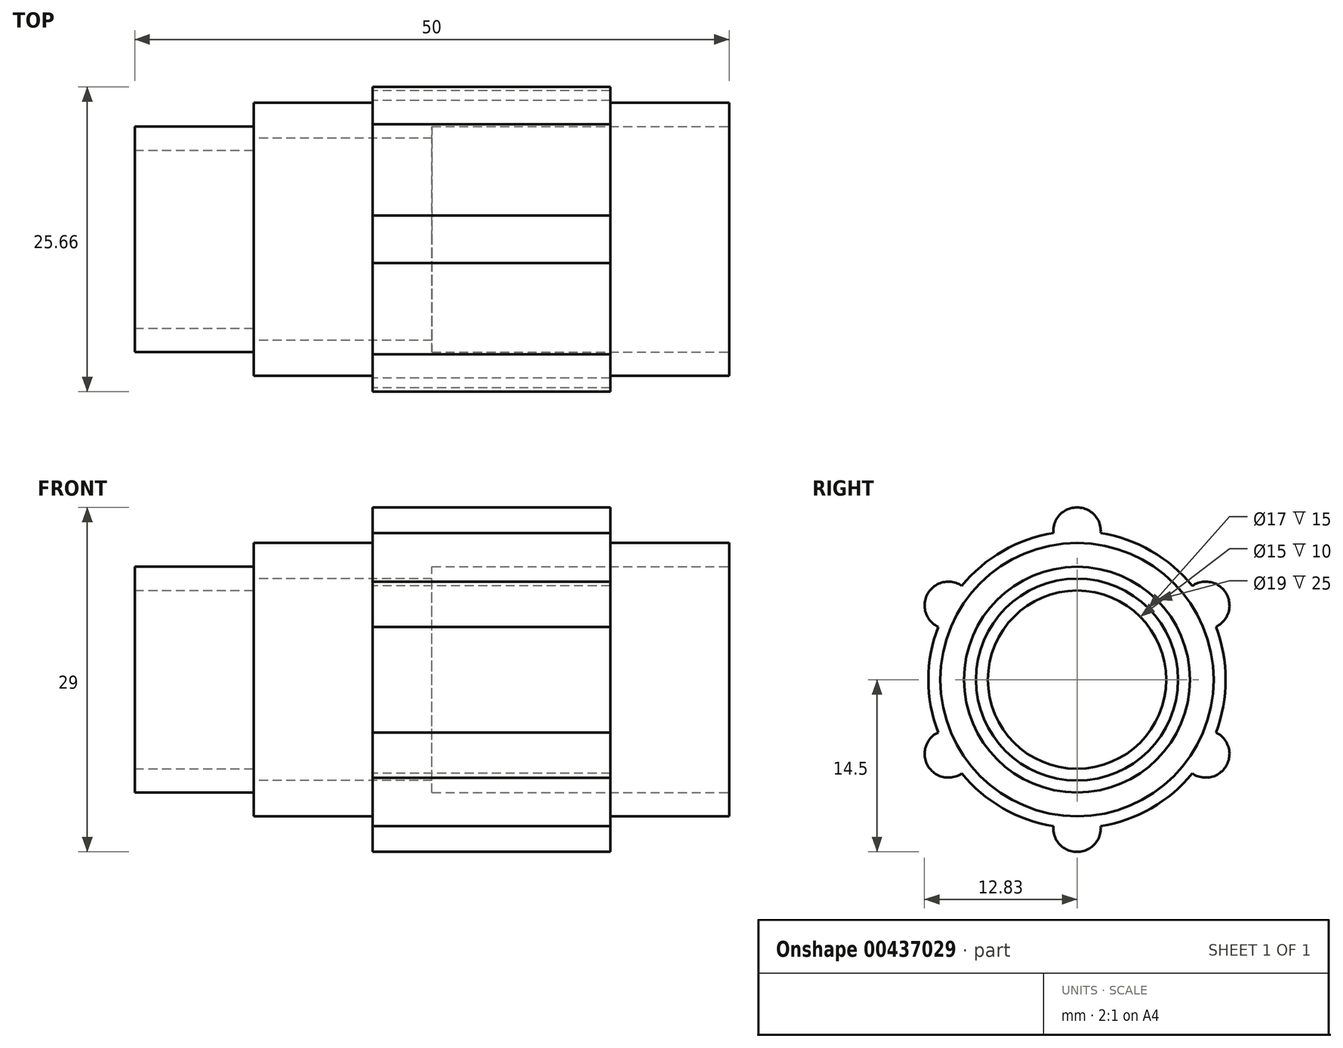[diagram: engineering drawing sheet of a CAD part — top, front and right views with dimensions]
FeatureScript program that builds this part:
annotation { "Feature Type Name" : "Feature", "Feature Type Description" : "" }
export const myFeature = defineFeature(function(context is Context, id is Id, definition is map)
    precondition{}
    {
        {
            var Q0;
            Q0=qCreatedBy(makeId("Right.planeOp"),FACE);
            var sketch = newSketch(context, id + "F0", { "sketchPlane" : qUnion([Q0])});
            skCircle(sketch, "E0", {"center": v(0, 0) * mm, "radius": 8.5 * mm});
            skCircle(sketch, "E1", {"center": v(0, 0) * mm, "radius": 12.5 * mm});
            skArc(sketch, "E2", {"start": v(-2, -12.34) * mm, "mid": v(0, -14.5) * mm, "end": v(2, -12.34) * mm});
            skArc(sketch, "E3.1.0", {"start": v(9.69, -7.9) * mm, "mid": v(12.56, -7.25) * mm, "end": v(11.68, -4.44) * mm});
            skArc(sketch, "E3.2.0", {"start": v(11.68, 4.44) * mm, "mid": v(12.56, 7.25) * mm, "end": v(9.69, 7.9) * mm});
            skArc(sketch, "E3.3.0", {"start": v(2, 12.34) * mm, "mid": v(0, 14.5) * mm, "end": v(-2, 12.34) * mm});
            skArc(sketch, "E3.4.0", {"start": v(-9.69, 7.9) * mm, "mid": v(-12.56, 7.25) * mm, "end": v(-11.68, 4.44) * mm});
            skArc(sketch, "E3.5.0", {"start": v(-11.68, -4.44) * mm, "mid": v(-12.56, -7.25) * mm, "end": v(-9.69, -7.9) * mm});
            skSolve(sketch);
        }
        {
            var Q0;
            Q0=qSketchRegion(id+"F0",true);
            extrude(context, id + "F1", {"entities" : qUnion([Q0]), "endBound" : BoundingType.SYMMETRIC, "depth" : 20 * mm});
        }
        {
            var Q0;
            Q0=qCreatedBy(makeId("Right.planeOp"),FACE);
            var sketch = newSketch(context, id + "F2", { "sketchPlane" : qUnion([Q0])});
            skCircle(sketch, "E4", {"center": v(0, 0) * mm, "radius": 8.5 * mm});
            skCircle(sketch, "E5", {"center": v(0, 0) * mm, "radius": 11.5 * mm});
            skSolve(sketch);
        }
        {
            var Q0;
            Q0=qSketchRegion(id+"F2",true);
            extrude(context, id + "F3", {"entities" : qUnion([Q0]), "operationType" : NewBodyOperationType.ADD, "endBound" : BoundingType.SYMMETRIC, "depth" : 40 * mm});
        }
        {
            var Q0;
            Q0=makeQuery(id+"F3.opExtrude","CAP_FACE",FACE,{"disambiguationData":[OSD([sQuery(id+"F2.wireOp",EDGE,"E4"),sQuery(id+"F2.wireOp",EDGE,"E5")])],"isStart":true});
            var sketch = newSketch(context, id + "F4", { "sketchPlane" : qUnion([Q0])});
            skCircle(sketch, "E6", {"center": v(0, 0) * mm, "radius": 9.5 * mm});
            skCircle(sketch, "E7", {"center": v(0, 0) * mm, "radius": 7.5 * mm});
            skSolve(sketch);
        }
        {
            var Q0;
            Q0=qSketchRegion(id+"F4",true);
            extrude(context, id + "F5", {"entities" : qUnion([Q0]), "operationType" : NewBodyOperationType.ADD, "depth" : 10 * mm});
        }
        {
            var Q0;
            Q0=makeQuery(id+"F3.opExtrude","CAP_FACE",FACE,{"disambiguationData":[OSD([sQuery(id+"F2.wireOp",EDGE,"E4"),sQuery(id+"F2.wireOp",EDGE,"E5")])],"isStart":false});
            var sketch = newSketch(context, id + "F6", { "sketchPlane" : qUnion([Q0])});
            skCircle(sketch, "E8", {"center": v(0, 0) * mm, "radius": 9.5 * mm});
            skSolve(sketch);
        }
        {
            var Q0;
            Q0=qSketchRegion(id+"F6",true);
            extrude(context, id + "F7", {"entities" : qUnion([Q0]), "operationType" : NewBodyOperationType.REMOVE, "oppositeDirection" : true, "depth" : 25 * mm});
        }
    });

WHAT IS EXPECTED → List every line in the rows above that contains the string "qUnion". Letter case must match.

REPLY →
            var sketch = newSketch(context, id + "F0", { "sketchPlane" : qUnion([Q0])});
            extrude(context, id + "F1", {"entities" : qUnion([Q0]), "endBound" : BoundingType.SYMMETRIC, "depth" : 20 * mm});
            var sketch = newSketch(context, id + "F2", { "sketchPlane" : qUnion([Q0])});
            extrude(context, id + "F3", {"entities" : qUnion([Q0]), "operationType" : NewBodyOperationType.ADD, "endBound" : BoundingType.SYMMETRIC, "depth" : 40 * mm});
            var sketch = newSketch(context, id + "F4", { "sketchPlane" : qUnion([Q0])});
            extrude(context, id + "F5", {"entities" : qUnion([Q0]), "operationType" : NewBodyOperationType.ADD, "depth" : 10 * mm});
            var sketch = newSketch(context, id + "F6", { "sketchPlane" : qUnion([Q0])});
            extrude(context, id + "F7", {"entities" : qUnion([Q0]), "operationType" : NewBodyOperationType.REMOVE, "oppositeDirection" : true, "depth" : 25 * mm});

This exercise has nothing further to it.